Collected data
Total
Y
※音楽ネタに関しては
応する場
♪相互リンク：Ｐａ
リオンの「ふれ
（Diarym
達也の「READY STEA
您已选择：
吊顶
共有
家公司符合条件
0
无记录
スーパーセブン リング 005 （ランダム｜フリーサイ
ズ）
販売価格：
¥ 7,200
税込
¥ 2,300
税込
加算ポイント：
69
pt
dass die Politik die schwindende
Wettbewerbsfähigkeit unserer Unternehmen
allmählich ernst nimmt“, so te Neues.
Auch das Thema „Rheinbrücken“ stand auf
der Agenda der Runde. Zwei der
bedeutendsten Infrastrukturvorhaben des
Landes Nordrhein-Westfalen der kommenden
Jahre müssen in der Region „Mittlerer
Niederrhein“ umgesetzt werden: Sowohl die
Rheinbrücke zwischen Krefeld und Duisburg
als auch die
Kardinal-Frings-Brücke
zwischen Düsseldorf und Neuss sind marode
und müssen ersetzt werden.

> _Problem description_: Could you convert all the lines above into a numbered list, skipping any blank lines?

> _Reply_:
1. Total
2. Y
3. ※音楽ネタに関しては
4. 応する場
5. ♪相互リンク：Ｐａ
6. リオンの「ふれ
7. （Diarym
8. 達也の「READY STEA
9. 您已选择：
10. 吊顶
11. 共有
12. 家公司符合条件
13. 0
14. 无记录
15. スーパーセブン リング 005 （ランダム｜フリーサイ
16. ズ）
17. 販売価格：
18. ¥ 7,200
19. 税込
20. ¥ 2,300
21. 税込
22. 加算ポイント：
23. 69
24. pt
25. dass die Politik die schwindende
26. Wettbewerbsfähigkeit unserer Unternehmen
27. allmählich ernst nimmt“, so te Neues.
28. Auch das Thema „Rheinbrücken“ stand auf
29. der Agenda der Runde. Zwei der
30. bedeutendsten Infrastrukturvorhaben des
31. Landes Nordrhein-Westfalen der kommenden
32. Jahre müssen in der Region „Mittlerer
33. Niederrhein“ umgesetzt werden: Sowohl die
34. Rheinbrücke zwischen Krefeld und Duisburg
35. als auch die
36. Kardinal-Frings-Brücke
37. zwischen Düsseldorf und Neuss sind marode
38. und müssen ersetzt werden.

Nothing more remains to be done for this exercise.